When asked about possible applications of the new polymer, Anthamatten said in an email, “Shape-memory polymers have been considered for many roles in biomedical science […] Artificial muscles must actuate in a two-way mode, and many technologies demand that materials are electrically wired for power or triggering. Our technology is based only on a thermal stimulus and would require no wiring.”

Anthamatten added that the material could also have applications in robotics, where the polymers could serve as a soft interface between the robot and its surroundings.
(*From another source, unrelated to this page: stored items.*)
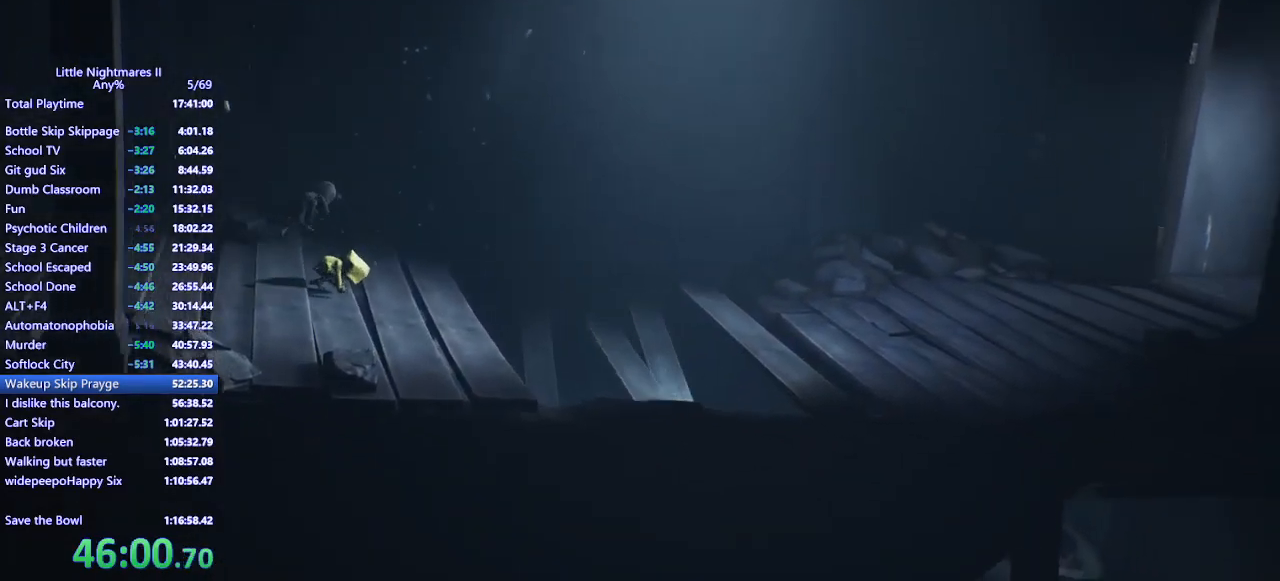
{"keys": ["d", "w"], "mouse": ["mb4"], "events": []}
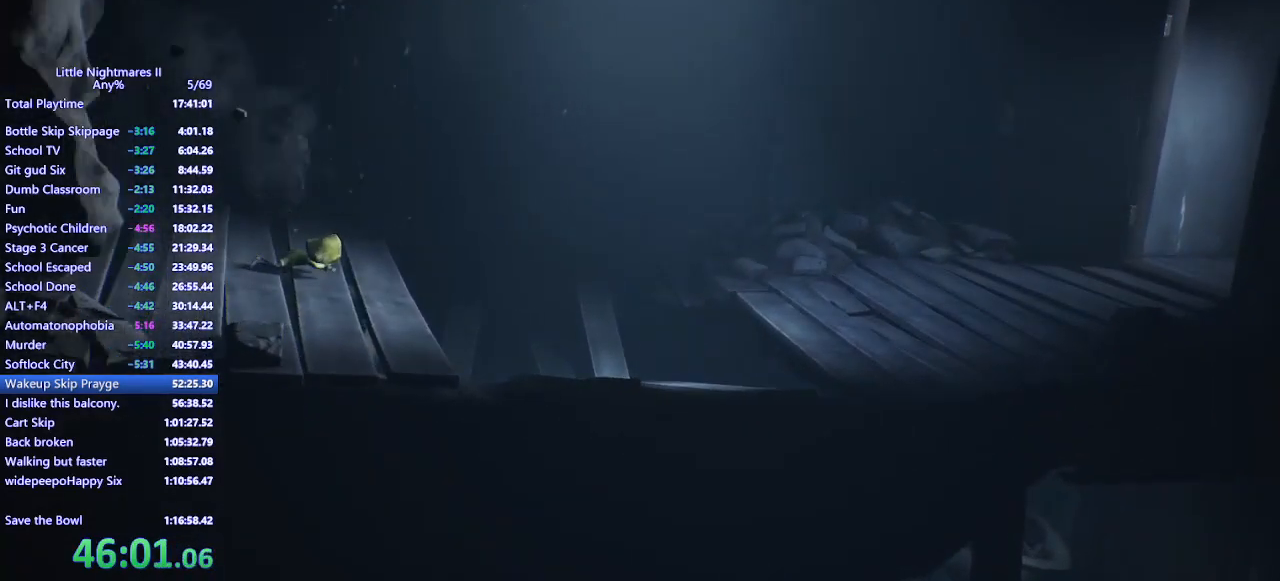
{"keys": ["d"], "mouse": ["mb4"], "events": [[267, "w", "up"]]}
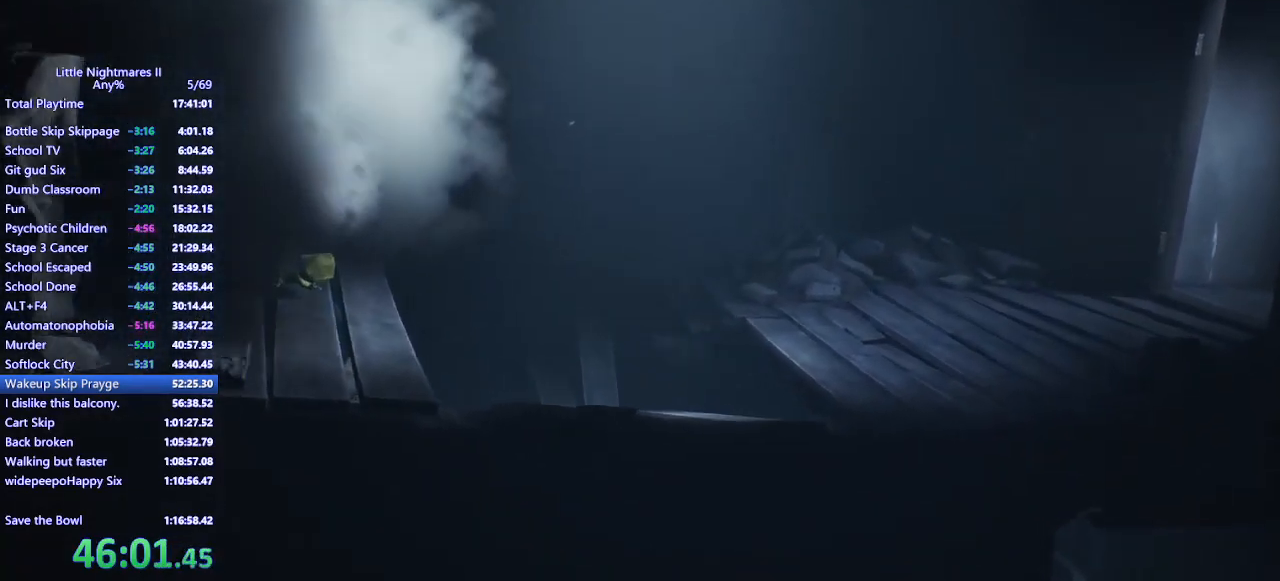
{"keys": ["d"], "mouse": ["mb4"], "events": []}
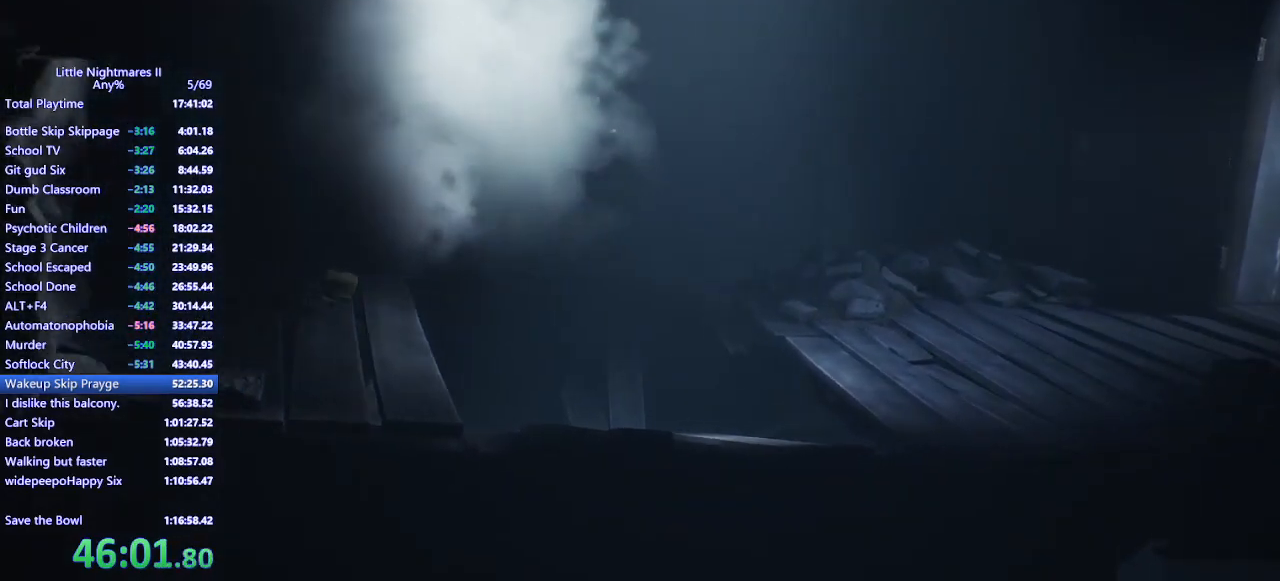
{"keys": ["d"], "mouse": ["mb4"], "events": [[233, "w", "down"], [400, "w", "up"]]}
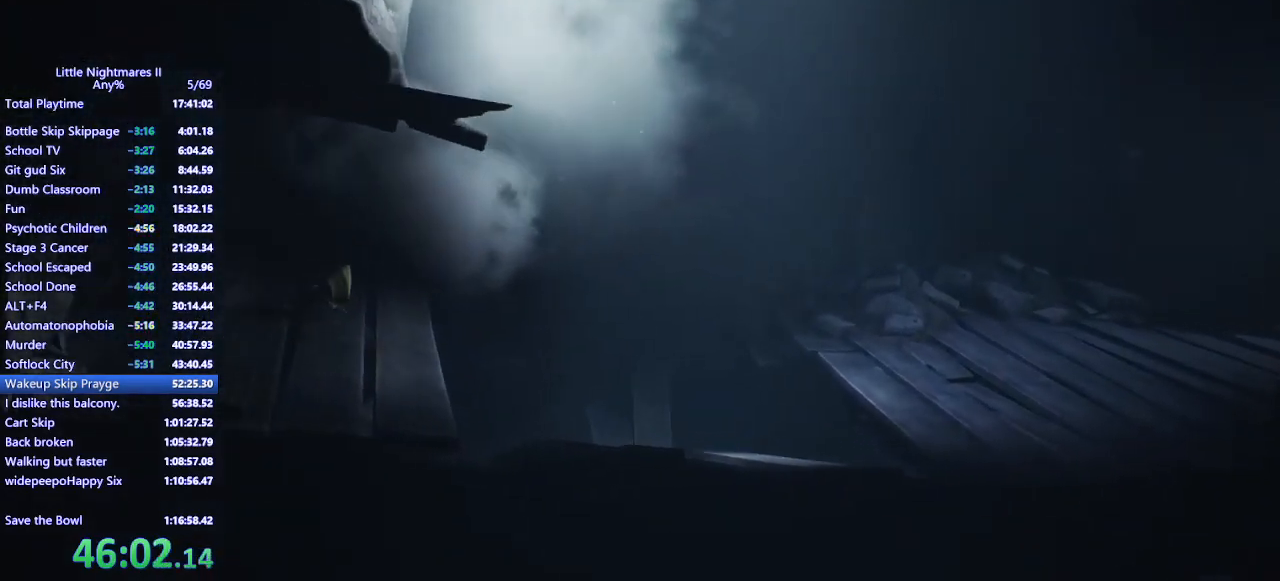
{"keys": ["d", "shift"], "mouse": ["mb4"], "events": [[367, "shift", "down"]]}
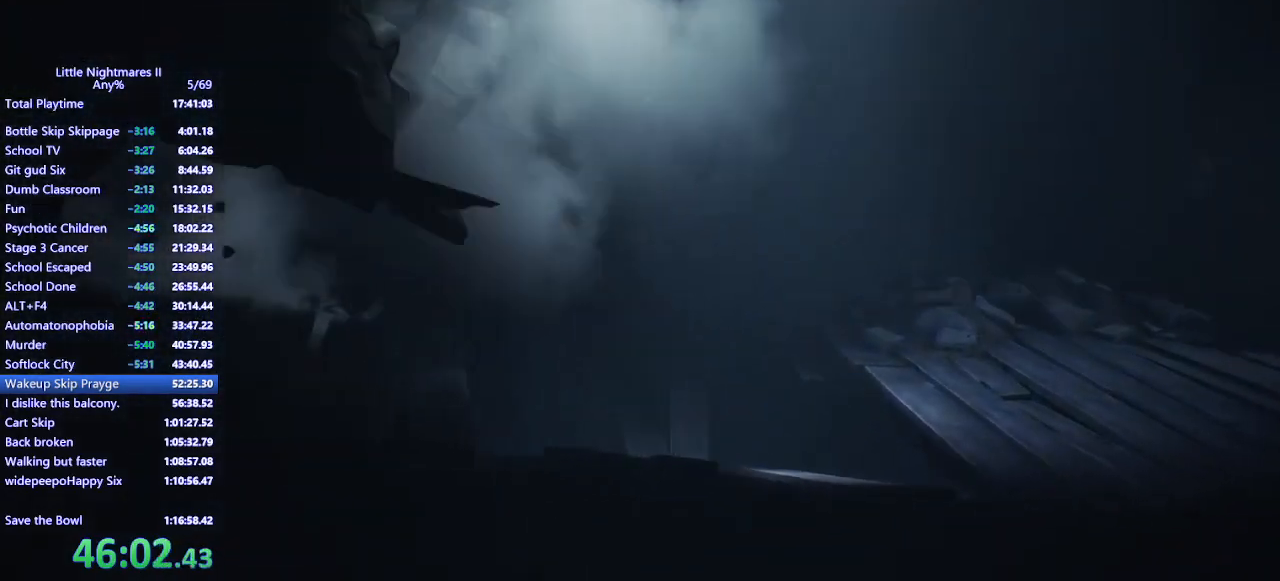
{"keys": ["d", "shift"], "mouse": ["mb4"], "events": []}
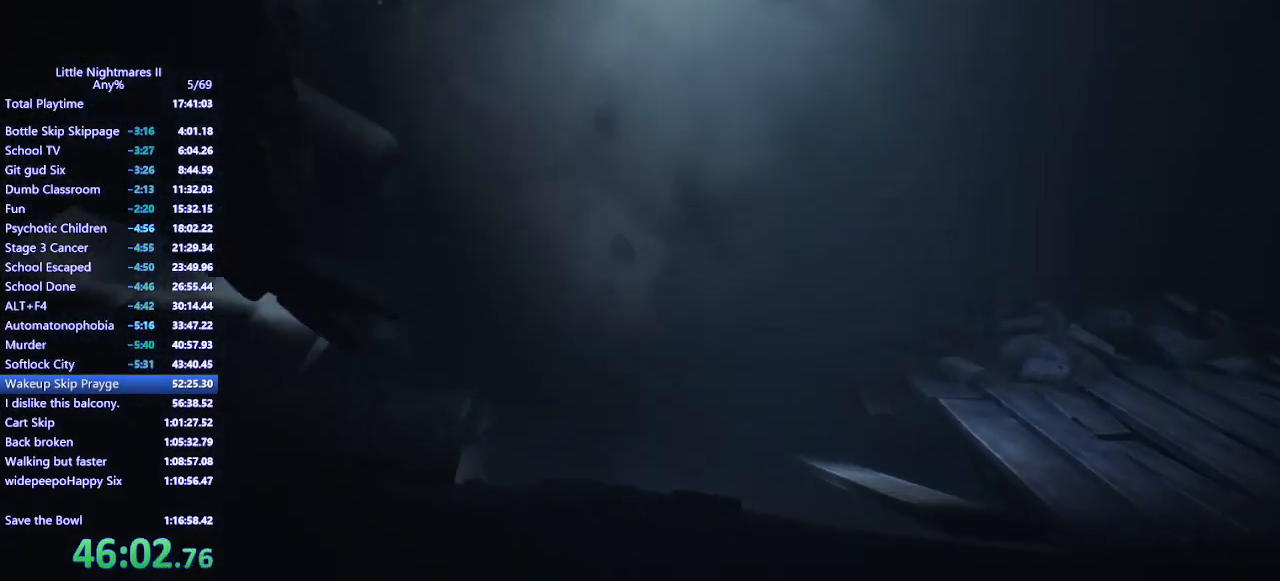
{"keys": ["d", "shift"], "mouse": ["mb4"], "events": []}
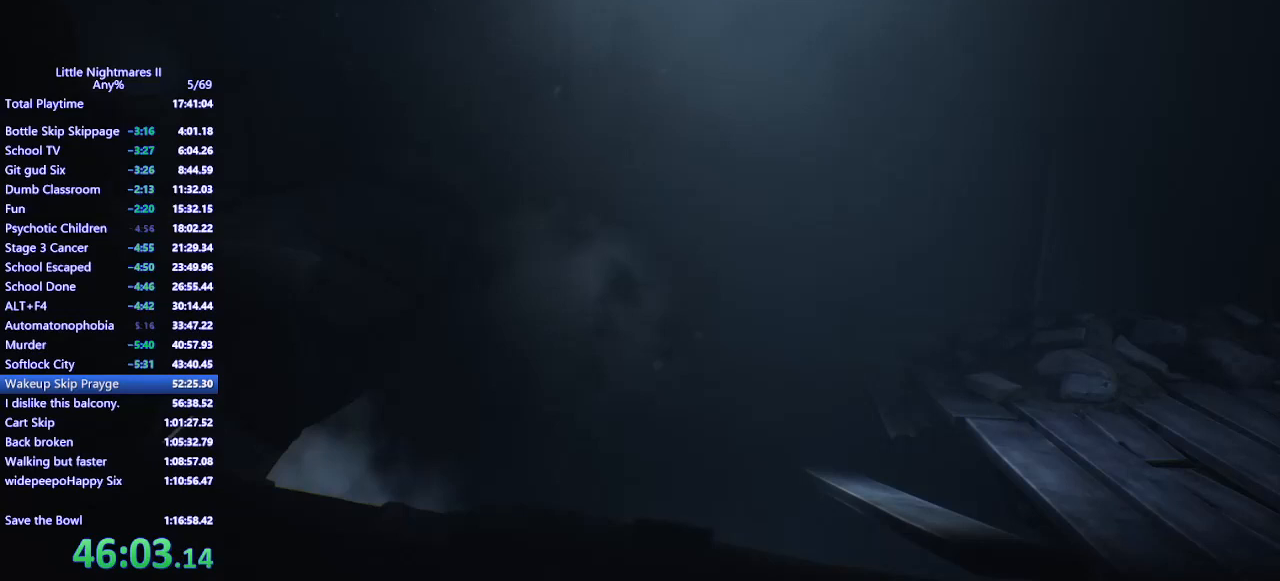
{"keys": ["d", "shift"], "mouse": ["mb4"], "events": [[167, "w", "down"], [367, "w", "up"]]}
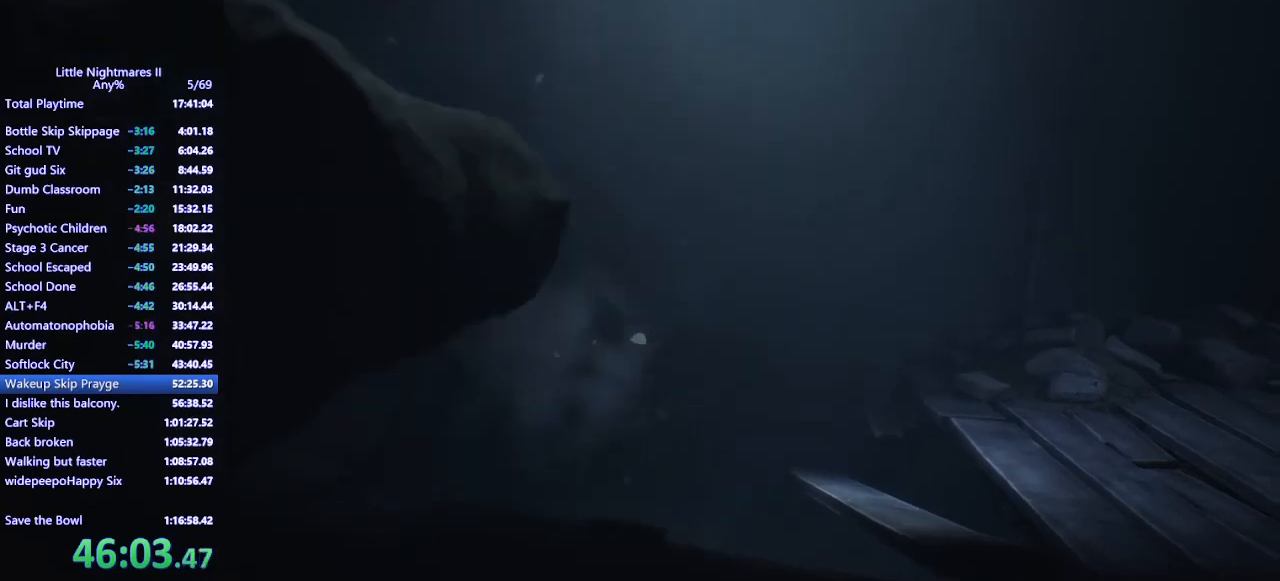
{"keys": ["d", "shift"], "mouse": ["mb4"], "events": [[167, "w", "down"], [267, "w", "up"]]}
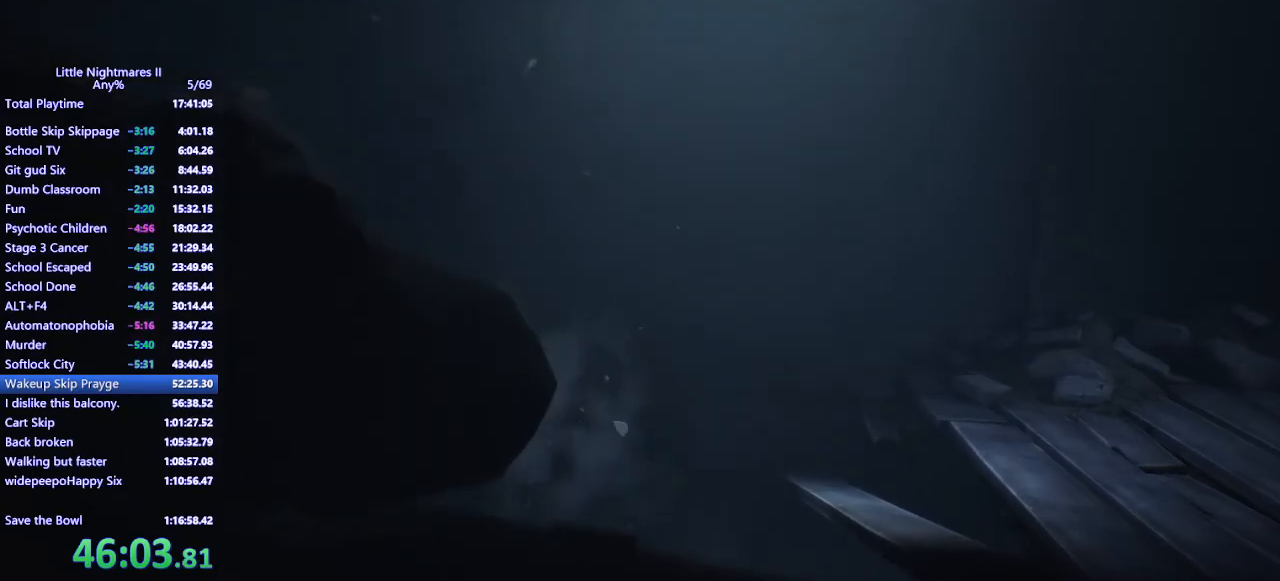
{"keys": ["d", "shift"], "mouse": ["mb4"], "events": []}
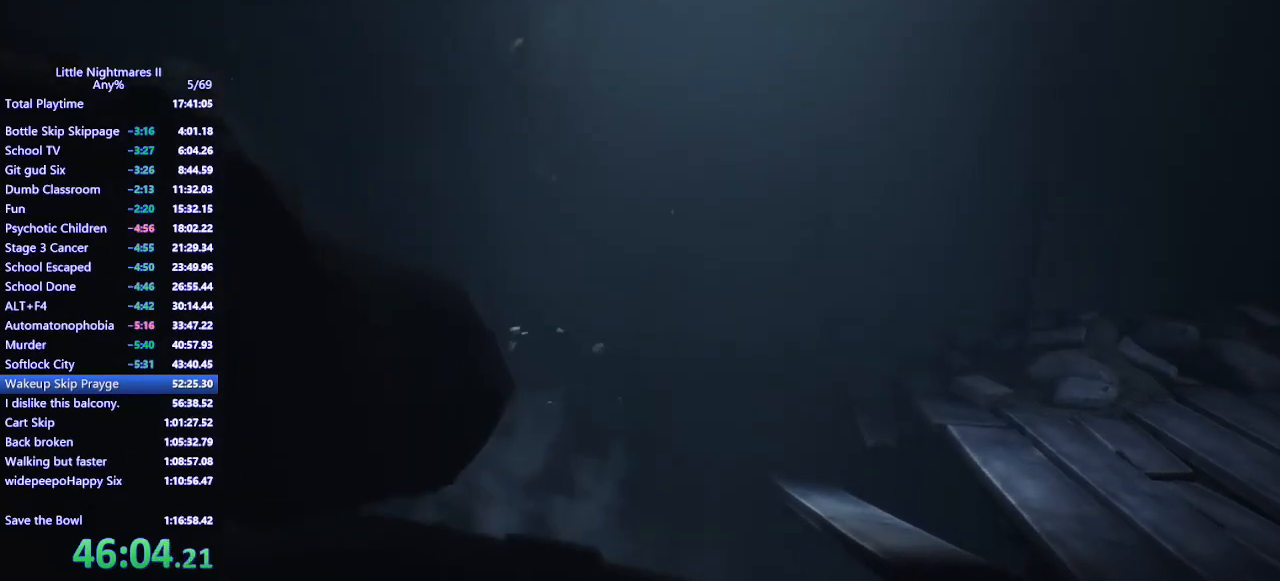
{"keys": ["d", "shift"], "mouse": ["mb4"], "events": []}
“We’ve been studying shape-memory polymers for years now,” Anthamatten said. “More recently, we’ve been working with crystallizable shape memory polymers, whereby crystallization upon cooling is used to stabilize a temporary deformed shape.”

Generally speaking, shape-shifting materials are networks of polymers connected by linking chains of molecules. The shape-shifting properties can be induced by a change in temperature or by the application of stresses to the material, depending on how the polymer was designed. Most shape-memory polymers need to be “programmed” in order to work. During programming, the material is contorted into a temporary shape and then cooled to a low temperature in order to maintain that shape. When the polymer is heated, it reverts to its original shape. In the past, this has limited the application of shape-shifting materials.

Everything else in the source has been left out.